» ESTRATTO DEL DOCUMENTO
§ §
La vita in tempo di pace, di Francesco Pecoraro (Ponte alle
Grazie, 2013), ovvero: la vita al ralenty
Era da tempo che non mi capitava di leggere un romanzo di uno
scrittore italiano; è da anni che aspetto che escano i nuovi “parti” di gente
come Antonio Moresco o Sandro Veronesi (in realtà, del primo sono usciti già
due titoli, l'anno scorso, mentre il secondo si prepara a mandare nelle
librerie il suo Terre rare – bella la copertina, un po' meno il titolo,
ma staremo a vedere... di certo sappiamo già che in quest'opera ricomparirà
quel Pietro Paladini protagonista “immobile” di Caos calmo, risalente
ormai a ben 9 anni fa).
E così, ecco che mi capita tra le mani La vita in tempo di
pace, di tale Francesco Pecoraro, a me del tutto ignoto, nonostante la
fascetta m'informi che questo romanzo è giunto in finale per il Premio Strega
di quest'anno.
Un primissimo elemento che sorprende di questo libro è
certamente la sua lunghezza: le 509 pagine dell'edizione che maneggio io
avrebbero potuto essere tranquillamente il doppio se editore e autore avessero
deciso di stamparlo in caratteri un po' più grandi. Si ha la sensazione di
stare leggendo un classico, in una di quelle tipiche edizioni che spaventano un
po' anche il più onnivoro dei lettori; La vita in tempo di pace è un
tomo considerevole, occupa spazio, anche se è leggero, è imponente, sebbene la
trama sia piuttosto risicata o labile o flebile.
L'ingegner Ivo Brandani è in attesa dell'aereo che lo
riporterà in Egitto per realizzare una mega-opera che consiste nel riprodurre
su scala reale la costa corallina del Mar Rosso; si tratta di un cosidetto fake,
ma cosa non lo è, o non lo potrebbe diventare, in un futuro prossimo? A
proposito di futuro, il romanzo inizia un 29 Maggio del 2015 alle ore 9:07 del
mattino. Siamo insomma in un mondo futuribile molto vicino al nostro presente.
E questo mondo e questo presente cominciamo a rileggerli attraverso lo sguardo,
il pensiero e i ricordi (occhi, mente e memoria) del nostro Anti-eroe, che sì,
fa l'ingegnere e si preoccupa di costruire ponti o di progettare opere
monumentali, ma in passato ha frequentato la Facoltà di Filosofia e avrebbe
tanto voluto dedicarsi a tempo piano proprio a questo, al “pensare”, al
“riflettere”, al “ragionare” sopra le Ultime Cose (le maiuscole: Pecoraro
abbonda nell'uso ironico e a volte melodrammatico delle maiuscole; Padre e
Madre essendo le due figure più importanti che ci siano all'interno della
trama).
§ §
» INFORMAZIONI FORNITE

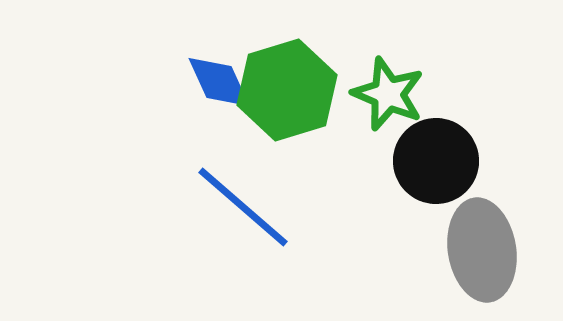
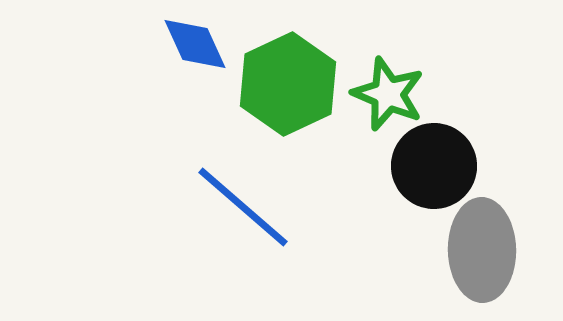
blue diamond: moved 24 px left, 38 px up
green hexagon: moved 1 px right, 6 px up; rotated 8 degrees counterclockwise
black circle: moved 2 px left, 5 px down
gray ellipse: rotated 8 degrees clockwise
§ §
» ESERCIZIO A
Copia il passo della recensione da "Un primissimo elemento" a "labile o flebile.".
» ESERCIZIO B
Secondo la recensione, in quale giorno e a che ora inizia il romanzo?
» ESERCIZIO C
Indica se ciascuna affermazione concorda con la recensione e cita le parole che lo stabiliscono: (i) l'edizione che ha in mano chi scrive conta 509 pagine; (ii) in passato Ivo Brandani ha studiato architettura; (iii) il romanzo è arrivato in finale al Premio Strega.

» RISPOSTA SCRITTA A
Un primissimo elemento che sorprende di questo libro è
certamente la sua lunghezza: le 509 pagine dell'edizione che maneggio io
avrebbero potuto essere tranquillamente il doppio se editore e autore avessero
deciso di stamparlo in caratteri un po' più grandi. Si ha la sensazione di
stare leggendo un classico, in una di quelle tipiche edizioni che spaventano un
po' anche il più onnivoro dei lettori; La vita in tempo di pace è un
tomo considerevole, occupa spazio, anche se è leggero, è imponente, sebbene la
trama sia piuttosto risicata o labile o flebile.

» RISPOSTA SCRITTA B
Il romanzo inizia il 29 Maggio del 2015 alle ore 9:07 del mattino.

» RISPOSTA SCRITTA C
(i) Sì: "le 509 pagine dell'edizione che maneggio io".
(ii) No: "in passato ha frequentato la Facoltà di Filosofia".
(iii) Sì: "questo romanzo è giunto in finale per il Premio Strega".